A Ford pickup went by him. Where was the driver going at four in the morning? Was this man’s reason for being on the road more important than his own? More tragic? He picked up the pace to a solid 80. He wanted to talk to the man in the Ford pickup. He’d been on the road for nearly two weeks and hadn’t had a meaningful conversation in that time.

He lined up behind the pickup. Nobody was passing nobody. 85. He was swerving slightly but in control. He could remember, no, hear his father cheering him on at little league. Eye on the ball, kid. Two more cayennes. 90. He smiled, in case the pickup driver turned back to look. He wanted to make a good first impression.

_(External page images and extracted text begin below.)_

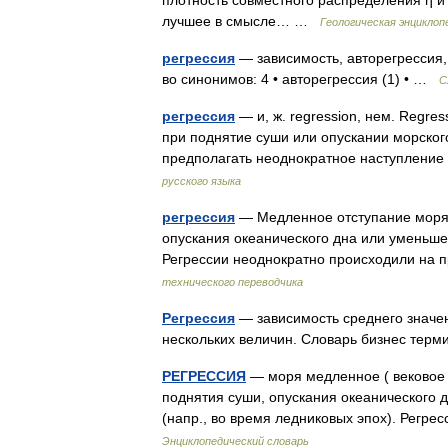
плотность совместного распределения η и ξ
лучшее в смысле… …
Геологическая энциклоп
регрессия
— зависимость, авторегрессия,
во синонимов: 4 • авторегрессия (1) • …
С
регрессия
— и, ж. regression, нем. Regres
при поднятие суши или опускании морског
предполагать неоднократное наступлени
русского языка
регрессия
— Медленное отступание моря 
опускания океанического дна или уменьш
Регрессии неоднократно происходили на 
технического переводчика
Регрессия
— зависимость среднего значен
нескольких величин. Словарь бизнес тер
РЕГРЕССИЯ
— моря медленное ( вековое 
поднятия суши, опускания океанического 
(напр., во время ледниковых эпох). Рег
Энциклопедический словарь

The pickup shifted, lowed, and turned off at the Boonsboro exit. He tried to follow suit but his father’s Chevy let him down. It couldn’t handle the sharp turn, couldn’t handle 95 miles per hour. The Chevy was dry. It skid, flew on the shoulder and through the barrier. His forehead rammed the horn. The National Geographics flew off the seat. He was too wired to panic. Too glued to do anything. He would have kept rolling forever, but luckily his father’s car was on its last legs. It sputtered to a stop 500 feet from the road.

He rolled out through the passenger door. It had been unlocked to the whole trip. The first rays of the sun congratulated him on his survival. He felt strangely invincible. He’d been holding off on the ibuprofen for a couple days now for fear that it would make him drowsy. A wrecked car seemed like as good an occasion as any. He popped the trunk. When he looked inside he let out a moan and fell to his knees.